Work to be completed:
Turn the lines below, from the line with "s=11, taken from the image below." to the line with "Entry: h=3 m=24", into a numbered list with blank lines left out.
··········
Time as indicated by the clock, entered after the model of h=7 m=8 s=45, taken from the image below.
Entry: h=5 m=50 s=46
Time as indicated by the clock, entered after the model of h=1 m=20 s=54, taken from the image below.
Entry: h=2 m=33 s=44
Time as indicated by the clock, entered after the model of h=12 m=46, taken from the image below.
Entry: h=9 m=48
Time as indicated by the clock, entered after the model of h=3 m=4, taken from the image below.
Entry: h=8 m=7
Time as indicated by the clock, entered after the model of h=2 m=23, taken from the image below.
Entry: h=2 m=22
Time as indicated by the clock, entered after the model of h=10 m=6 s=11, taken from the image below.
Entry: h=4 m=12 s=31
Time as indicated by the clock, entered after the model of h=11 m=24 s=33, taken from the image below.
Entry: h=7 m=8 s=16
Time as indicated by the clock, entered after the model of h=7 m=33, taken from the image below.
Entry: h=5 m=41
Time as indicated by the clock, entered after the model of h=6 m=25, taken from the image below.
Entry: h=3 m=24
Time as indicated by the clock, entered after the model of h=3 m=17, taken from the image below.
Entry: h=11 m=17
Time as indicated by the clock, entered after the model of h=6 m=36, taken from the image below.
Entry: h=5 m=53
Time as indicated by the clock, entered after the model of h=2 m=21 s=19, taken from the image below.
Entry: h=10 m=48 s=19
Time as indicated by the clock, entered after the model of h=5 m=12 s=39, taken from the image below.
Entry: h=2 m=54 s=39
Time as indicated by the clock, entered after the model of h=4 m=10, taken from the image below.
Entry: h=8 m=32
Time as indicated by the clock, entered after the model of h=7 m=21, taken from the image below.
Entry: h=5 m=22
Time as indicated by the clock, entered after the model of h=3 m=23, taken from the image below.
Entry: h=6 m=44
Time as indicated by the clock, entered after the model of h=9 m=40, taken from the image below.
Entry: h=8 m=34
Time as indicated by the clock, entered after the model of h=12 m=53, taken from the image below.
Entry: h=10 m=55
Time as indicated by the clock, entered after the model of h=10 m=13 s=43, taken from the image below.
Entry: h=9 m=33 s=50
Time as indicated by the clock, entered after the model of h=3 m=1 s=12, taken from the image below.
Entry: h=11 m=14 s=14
··········
Finished answer:
1. Time as indicated by the clock, entered after the model of h=10 m=6 s=11, taken from the image below.
2. Entry: h=4 m=12 s=31
3. Time as indicated by the clock, entered after the model of h=11 m=24 s=33, taken from the image below.
4. Entry: h=7 m=8 s=16
5. Time as indicated by the clock, entered after the model of h=7 m=33, taken from the image below.
6. Entry: h=5 m=41
7. Time as indicated by the clock, entered after the model of h=6 m=25, taken from the image below.
8. Entry: h=3 m=24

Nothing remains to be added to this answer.